■ **What is being asked**
Could you repeat the records shown below exactly as written?

Provided records Start Marker

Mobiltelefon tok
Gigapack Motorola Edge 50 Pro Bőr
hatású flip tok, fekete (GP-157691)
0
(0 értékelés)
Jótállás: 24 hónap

Provided records End Marker

■ **Output below**
Mobiltelefon tok
Gigapack Motorola Edge 50 Pro Bőr
hatású flip tok, fekete (GP-157691)
0
(0 értékelés)
Jótállás: 24 hónap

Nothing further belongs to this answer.